Le second dossier vise la construction d’un bâtiment destiné à abriter le nouveau siège de l’Assemblée provinciale, pour un coût de 6,557,940.85 dollars. Ici, l’attribution par entente directe, sans publicité préalable, soulève des soupçons de collusion avec l’entreprise attributaire. “L’attribution par entente directe, sans publicité préalable, d’un marché d’une telle importance nourrit le soupçon de collusion ”, note le document. LICOCO critique également l’inadéquation du budget : pour un bâtiment comportant un rez-de-chaussée et un seul étage à Matadi, le montant alloué semble disproportionné, ne devant pas excéder 6 millions de dollars, selon une analyse élémentaire. “ Une analyse élémentaire laisse entrevoir des arrangements illicites ayant conduit à une probable surfacturation et in fine à un détournement ”, précise la lettre.

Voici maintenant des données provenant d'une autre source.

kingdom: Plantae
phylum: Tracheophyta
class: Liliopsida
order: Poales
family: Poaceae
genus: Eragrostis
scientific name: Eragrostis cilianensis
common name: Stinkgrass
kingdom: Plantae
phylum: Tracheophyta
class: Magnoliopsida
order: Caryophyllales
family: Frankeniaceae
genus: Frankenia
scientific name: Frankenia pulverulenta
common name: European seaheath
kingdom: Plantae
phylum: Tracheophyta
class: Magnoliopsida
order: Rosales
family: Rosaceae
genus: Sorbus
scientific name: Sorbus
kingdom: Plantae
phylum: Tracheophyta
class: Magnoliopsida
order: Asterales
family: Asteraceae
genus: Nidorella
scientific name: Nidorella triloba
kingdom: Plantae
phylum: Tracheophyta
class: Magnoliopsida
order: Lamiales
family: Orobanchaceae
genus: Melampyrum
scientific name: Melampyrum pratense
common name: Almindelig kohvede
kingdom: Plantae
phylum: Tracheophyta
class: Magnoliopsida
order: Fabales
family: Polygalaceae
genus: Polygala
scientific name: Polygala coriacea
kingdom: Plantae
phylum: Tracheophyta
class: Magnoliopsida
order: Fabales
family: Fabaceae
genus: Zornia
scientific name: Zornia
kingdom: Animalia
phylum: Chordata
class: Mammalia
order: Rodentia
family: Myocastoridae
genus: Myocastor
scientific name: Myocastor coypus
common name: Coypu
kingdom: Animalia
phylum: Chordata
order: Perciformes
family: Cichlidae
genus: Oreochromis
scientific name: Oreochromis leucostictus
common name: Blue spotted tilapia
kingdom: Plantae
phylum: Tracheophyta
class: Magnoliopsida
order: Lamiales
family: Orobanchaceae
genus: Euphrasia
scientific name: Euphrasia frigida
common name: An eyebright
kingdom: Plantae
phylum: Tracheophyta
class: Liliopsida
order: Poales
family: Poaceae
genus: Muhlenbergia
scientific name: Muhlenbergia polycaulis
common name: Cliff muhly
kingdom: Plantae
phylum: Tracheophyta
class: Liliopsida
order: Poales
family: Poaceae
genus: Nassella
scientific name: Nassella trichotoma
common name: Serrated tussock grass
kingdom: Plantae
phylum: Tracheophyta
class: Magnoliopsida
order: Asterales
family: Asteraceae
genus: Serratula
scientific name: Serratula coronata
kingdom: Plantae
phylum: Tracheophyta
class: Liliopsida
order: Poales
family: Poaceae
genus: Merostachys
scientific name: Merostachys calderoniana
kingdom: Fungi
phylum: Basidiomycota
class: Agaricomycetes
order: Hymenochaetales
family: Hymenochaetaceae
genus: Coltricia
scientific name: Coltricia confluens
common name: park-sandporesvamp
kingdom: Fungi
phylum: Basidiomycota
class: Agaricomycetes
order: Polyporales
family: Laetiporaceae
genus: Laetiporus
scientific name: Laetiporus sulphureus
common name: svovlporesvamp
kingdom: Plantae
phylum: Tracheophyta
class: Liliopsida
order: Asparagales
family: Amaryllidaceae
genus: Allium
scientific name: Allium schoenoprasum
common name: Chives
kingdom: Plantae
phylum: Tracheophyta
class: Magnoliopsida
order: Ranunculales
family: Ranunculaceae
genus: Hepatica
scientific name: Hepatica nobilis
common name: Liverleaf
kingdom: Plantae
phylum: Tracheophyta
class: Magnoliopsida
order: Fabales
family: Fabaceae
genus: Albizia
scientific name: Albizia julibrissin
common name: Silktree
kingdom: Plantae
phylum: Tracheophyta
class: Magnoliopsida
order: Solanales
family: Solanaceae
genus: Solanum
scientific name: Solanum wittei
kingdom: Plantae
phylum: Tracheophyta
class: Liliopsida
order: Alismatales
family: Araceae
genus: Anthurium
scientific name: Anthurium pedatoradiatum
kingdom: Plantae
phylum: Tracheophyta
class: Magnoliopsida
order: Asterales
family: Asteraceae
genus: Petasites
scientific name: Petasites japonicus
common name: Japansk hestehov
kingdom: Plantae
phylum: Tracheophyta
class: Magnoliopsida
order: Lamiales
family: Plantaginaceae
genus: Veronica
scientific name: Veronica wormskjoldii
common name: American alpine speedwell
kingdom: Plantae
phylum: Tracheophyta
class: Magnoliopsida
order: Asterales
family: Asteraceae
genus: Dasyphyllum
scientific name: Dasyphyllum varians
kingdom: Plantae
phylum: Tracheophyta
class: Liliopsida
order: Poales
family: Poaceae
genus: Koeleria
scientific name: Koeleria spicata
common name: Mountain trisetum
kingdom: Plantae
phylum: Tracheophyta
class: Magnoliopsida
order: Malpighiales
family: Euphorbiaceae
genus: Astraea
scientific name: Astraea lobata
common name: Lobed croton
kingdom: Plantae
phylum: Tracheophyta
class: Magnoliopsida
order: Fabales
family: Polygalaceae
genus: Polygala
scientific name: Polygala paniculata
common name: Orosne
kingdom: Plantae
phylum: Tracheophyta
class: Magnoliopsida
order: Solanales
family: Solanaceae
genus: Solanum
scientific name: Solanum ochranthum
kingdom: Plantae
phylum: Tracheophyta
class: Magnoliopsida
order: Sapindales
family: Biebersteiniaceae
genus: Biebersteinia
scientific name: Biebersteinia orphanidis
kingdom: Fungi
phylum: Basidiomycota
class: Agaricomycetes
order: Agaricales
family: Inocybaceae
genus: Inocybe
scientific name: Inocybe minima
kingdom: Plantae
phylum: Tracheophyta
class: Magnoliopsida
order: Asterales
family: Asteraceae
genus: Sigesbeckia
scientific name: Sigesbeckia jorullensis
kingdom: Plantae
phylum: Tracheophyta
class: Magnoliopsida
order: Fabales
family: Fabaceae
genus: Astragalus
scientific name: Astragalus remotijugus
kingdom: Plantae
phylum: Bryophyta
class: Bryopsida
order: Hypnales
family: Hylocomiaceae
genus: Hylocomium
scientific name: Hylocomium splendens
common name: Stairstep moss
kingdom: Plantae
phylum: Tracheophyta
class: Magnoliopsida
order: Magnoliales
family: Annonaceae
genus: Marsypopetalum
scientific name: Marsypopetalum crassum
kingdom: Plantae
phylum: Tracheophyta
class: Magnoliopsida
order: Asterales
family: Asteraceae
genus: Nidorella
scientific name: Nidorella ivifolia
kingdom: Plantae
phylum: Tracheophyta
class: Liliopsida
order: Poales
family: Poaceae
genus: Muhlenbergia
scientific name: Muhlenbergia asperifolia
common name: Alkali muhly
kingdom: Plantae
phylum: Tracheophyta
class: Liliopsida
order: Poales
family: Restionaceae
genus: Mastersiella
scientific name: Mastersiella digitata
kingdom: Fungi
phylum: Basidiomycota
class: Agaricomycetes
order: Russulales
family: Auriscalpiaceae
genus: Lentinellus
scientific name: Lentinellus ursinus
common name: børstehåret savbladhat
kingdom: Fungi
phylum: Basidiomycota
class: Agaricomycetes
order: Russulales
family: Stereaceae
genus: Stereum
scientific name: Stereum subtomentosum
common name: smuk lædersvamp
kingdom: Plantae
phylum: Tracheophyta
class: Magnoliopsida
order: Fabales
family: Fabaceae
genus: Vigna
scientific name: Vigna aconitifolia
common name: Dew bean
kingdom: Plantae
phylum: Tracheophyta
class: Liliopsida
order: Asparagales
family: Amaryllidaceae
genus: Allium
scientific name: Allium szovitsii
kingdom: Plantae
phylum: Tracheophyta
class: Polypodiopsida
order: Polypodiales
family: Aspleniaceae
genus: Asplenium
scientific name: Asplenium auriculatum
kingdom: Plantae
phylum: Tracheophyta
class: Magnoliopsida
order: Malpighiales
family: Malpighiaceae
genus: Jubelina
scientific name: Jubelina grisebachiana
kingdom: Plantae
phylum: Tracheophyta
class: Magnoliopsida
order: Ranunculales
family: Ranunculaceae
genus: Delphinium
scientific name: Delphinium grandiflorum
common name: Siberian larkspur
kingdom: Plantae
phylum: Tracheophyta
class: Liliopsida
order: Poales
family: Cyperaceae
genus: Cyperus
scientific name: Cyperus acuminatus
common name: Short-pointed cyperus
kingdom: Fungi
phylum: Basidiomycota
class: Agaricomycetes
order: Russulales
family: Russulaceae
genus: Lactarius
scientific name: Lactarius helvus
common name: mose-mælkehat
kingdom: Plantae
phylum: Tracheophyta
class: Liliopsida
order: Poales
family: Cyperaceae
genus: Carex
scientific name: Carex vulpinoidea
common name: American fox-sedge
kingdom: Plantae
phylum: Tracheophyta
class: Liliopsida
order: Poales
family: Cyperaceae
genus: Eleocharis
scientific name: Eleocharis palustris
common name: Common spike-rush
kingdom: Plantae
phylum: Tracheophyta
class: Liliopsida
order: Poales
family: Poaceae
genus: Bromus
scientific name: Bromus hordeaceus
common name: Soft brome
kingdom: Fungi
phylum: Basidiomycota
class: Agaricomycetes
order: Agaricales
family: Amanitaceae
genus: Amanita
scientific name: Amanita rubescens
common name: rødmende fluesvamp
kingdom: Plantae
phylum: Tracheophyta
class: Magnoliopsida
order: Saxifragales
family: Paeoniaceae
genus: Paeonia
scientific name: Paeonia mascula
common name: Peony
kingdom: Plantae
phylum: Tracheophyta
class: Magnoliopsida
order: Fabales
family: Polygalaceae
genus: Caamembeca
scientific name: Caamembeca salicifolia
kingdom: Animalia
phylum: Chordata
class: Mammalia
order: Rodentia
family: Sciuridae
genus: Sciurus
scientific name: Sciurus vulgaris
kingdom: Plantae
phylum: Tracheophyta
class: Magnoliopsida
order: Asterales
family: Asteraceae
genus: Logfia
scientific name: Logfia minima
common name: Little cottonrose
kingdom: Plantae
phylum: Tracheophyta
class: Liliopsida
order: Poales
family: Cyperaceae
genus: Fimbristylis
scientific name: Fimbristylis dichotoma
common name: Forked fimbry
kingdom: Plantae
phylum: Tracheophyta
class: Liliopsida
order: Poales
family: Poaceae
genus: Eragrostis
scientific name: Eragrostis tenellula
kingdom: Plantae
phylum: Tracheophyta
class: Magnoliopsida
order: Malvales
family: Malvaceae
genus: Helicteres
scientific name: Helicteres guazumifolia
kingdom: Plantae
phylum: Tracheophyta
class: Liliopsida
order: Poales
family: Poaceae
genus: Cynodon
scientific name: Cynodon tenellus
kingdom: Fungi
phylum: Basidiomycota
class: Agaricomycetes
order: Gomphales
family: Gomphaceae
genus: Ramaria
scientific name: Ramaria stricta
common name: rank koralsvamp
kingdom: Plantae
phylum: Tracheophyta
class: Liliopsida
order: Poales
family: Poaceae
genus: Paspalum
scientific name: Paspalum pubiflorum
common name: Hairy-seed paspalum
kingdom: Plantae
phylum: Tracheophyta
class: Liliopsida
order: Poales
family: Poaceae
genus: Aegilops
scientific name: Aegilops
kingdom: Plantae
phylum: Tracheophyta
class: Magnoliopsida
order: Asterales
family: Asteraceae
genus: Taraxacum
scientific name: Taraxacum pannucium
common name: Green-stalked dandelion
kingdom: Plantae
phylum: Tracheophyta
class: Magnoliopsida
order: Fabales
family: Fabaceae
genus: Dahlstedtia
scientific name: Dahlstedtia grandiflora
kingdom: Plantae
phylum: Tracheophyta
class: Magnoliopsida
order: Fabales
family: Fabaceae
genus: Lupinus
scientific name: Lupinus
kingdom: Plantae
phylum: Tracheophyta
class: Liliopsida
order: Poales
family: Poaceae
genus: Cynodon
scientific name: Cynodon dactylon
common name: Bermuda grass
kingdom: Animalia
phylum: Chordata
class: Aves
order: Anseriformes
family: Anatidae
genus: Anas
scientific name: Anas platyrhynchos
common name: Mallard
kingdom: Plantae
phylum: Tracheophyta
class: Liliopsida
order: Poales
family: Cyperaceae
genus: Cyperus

Ces marchés ont été financés par un emprunt de 20 millions de dollars, autorisé par l’Assemblée provinciale sur la base d’une simple lettre du gouverneur, sans documents détaillés sur les affectations, priorités, coûts estimatifs ou capacité de remboursement. LICOCO avait déjà alerté l’Inspection Générale des Finances en amont, soulignant des “insuffisances potentiellement porteuses de risques fiduciaires majeurs”. Citant John Adams, l’ONG rappelle que “la liberté ne peut être préservée sans une vigilance générale de la société”.

Le gouvernorat du Kongo Central, quant à lui, n’a pas répondu à nos demandes de commentaires. Pour Ernest Mpararo, cette affaire est emblématique des défis de la décentralisation en RDC : “Agir ainsi contribuera à protéger nos institutions et à préserver la confiance que les citoyens leur accordent.”